Extrait.
+--

Comment entrer dans un ouvrage aussi abondant sans risquer de s’y noyer? Toutes les questions qu’il présente ont quelque chose d’abyssal, partout on y côtoie l’idée de la mort. Dans le croisement de ces questions multiples et bigarrées peut jaillir en écho un foisonnement de réflexions tout aussi disparates. Ce genre de lecture ouvre sur l’immensité de l’imaginaire. L’usage rhétorique voudrait donc, au départ, que je prenne l’attitude de celui qui n’est pas sûr de pouvoir y ajouter quelque chose d’éclairant. Il faudrait une sorte d’« excusez-moi du peu ». Alors, que dire? Ma lecture est trop pressée, mon écriture aussi. Il n’est donc pas question d’entrer dans un exercice critique, auquel je ne trouverais d’ailleurs aucun plaisir. J’essayerai plutôt de vous faire part de mes annotations, au fil de la plume, depuis les marges, en filigrane du texte ou simplement à partir du rebond des mots. L’ouvrage de Thierry Hentsch s’est attiré, avec raison, une profusion d’éloges; il est riche et fort stimulant. Les commentaires que j’apporte ici ne veulent d’aucune façon diminuer l’intérêt du livre, bien au contraire. L’idée est plutôt, même s’il s’élabore en contrepartie, de relancer le questionnement.
QU’EST CE QUE L’OCCIDENT?

+--

Données fournies.
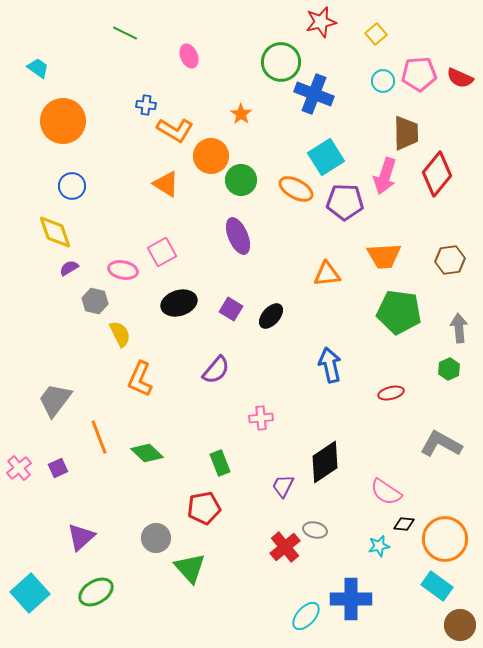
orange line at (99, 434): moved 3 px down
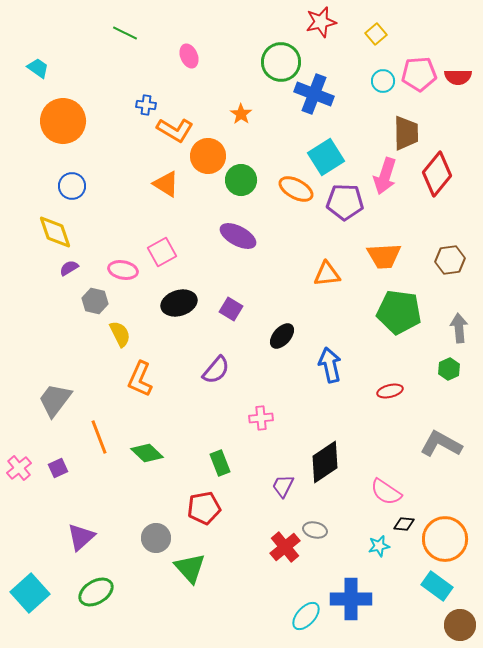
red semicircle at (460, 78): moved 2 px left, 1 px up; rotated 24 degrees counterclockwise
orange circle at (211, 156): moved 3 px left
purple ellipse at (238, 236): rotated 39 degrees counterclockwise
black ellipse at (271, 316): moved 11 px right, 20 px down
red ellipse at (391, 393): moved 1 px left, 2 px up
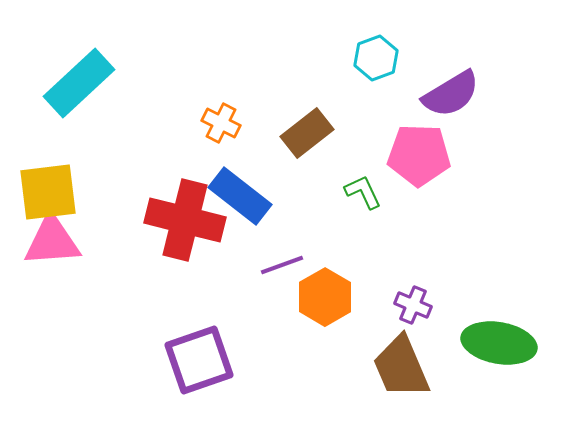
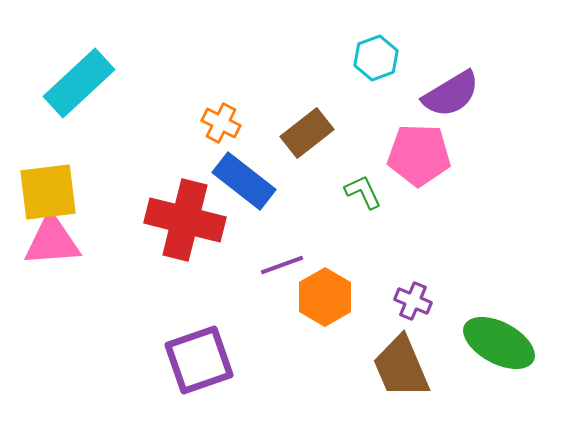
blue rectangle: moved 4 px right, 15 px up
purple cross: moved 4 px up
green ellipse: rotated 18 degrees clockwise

+--

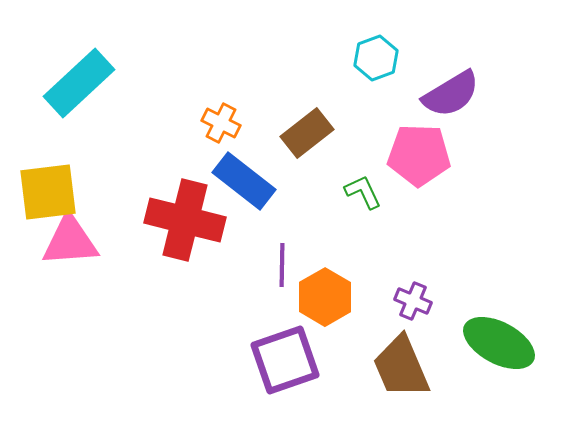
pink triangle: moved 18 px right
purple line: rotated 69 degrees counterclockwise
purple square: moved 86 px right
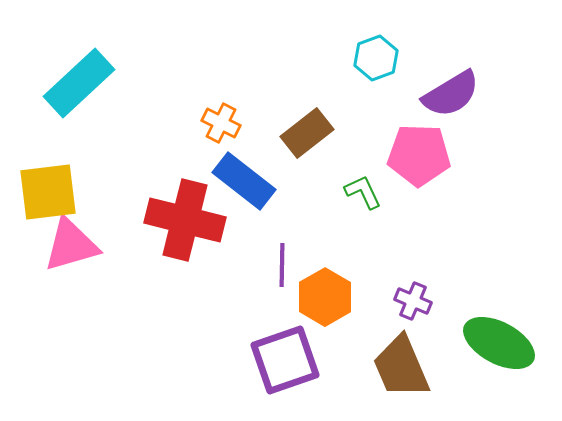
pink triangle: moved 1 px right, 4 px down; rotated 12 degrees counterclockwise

+--

Actions demandées.
(1) D'après l'extrait, quelle idée côtoie-t-on partout dans l'ouvrage commenté ?
(2) Reprenez l'extrait consacré à l'ouvrage de Thierry Hentsch là où il s'arrête.
Les enregistrements ne jouent ici aucun rôle.

Résultats.
(1) L'idée de la mort.

(2)
Voici le récit de ce que nous avons pris l’habitude d’appeler l’Occident. L’expression d’une très vieille quête d’infini, d’éternité qu’on ne cesse de reconduire, peut-être depuis toujours. Ce fut d’abord le chemin du soleil, puis celui des confins; un ailleurs sans cesse réinventé, toujours renvoyé plus loin, aux limites de l’univers.
L’Occident, à vrai dire, c’est surtout l’idée qu’on s’en fait. Il tient du fantasme : une chimère vaniteuse qui s’acharne, ostensiblement et laborieusement, à démontrer son existence. Ce n’est pas d’abord ce que nous étions, mais bien davantage ce que nous sommes devenus, ou plutôt ce que nous disons être devenus, avec un « inconfort » manifeste, une sorte d’amertume plus ou moins convenue.
Par métonymie, l’Occident s’appelle aussi civilisation. Thierry Hentsch, sans doute comme nous tous, la présente à la fois comme son appartenance et comme la contrepartie négative de lui-même. Implicitement, l’auteur y appartient par ses aspects brillants et s’en dissocie par ses côtés sordides et mesquins. On retrouve, à cet égard, tout au long des propos d’introduction, une ambivalence caractéristique, qui n’est pas sans rappeler un certain « malaise » naguère évoqué par Freud et auquel M. Hentsch ne pourra guère échapper dans son deuxième tome annoncé.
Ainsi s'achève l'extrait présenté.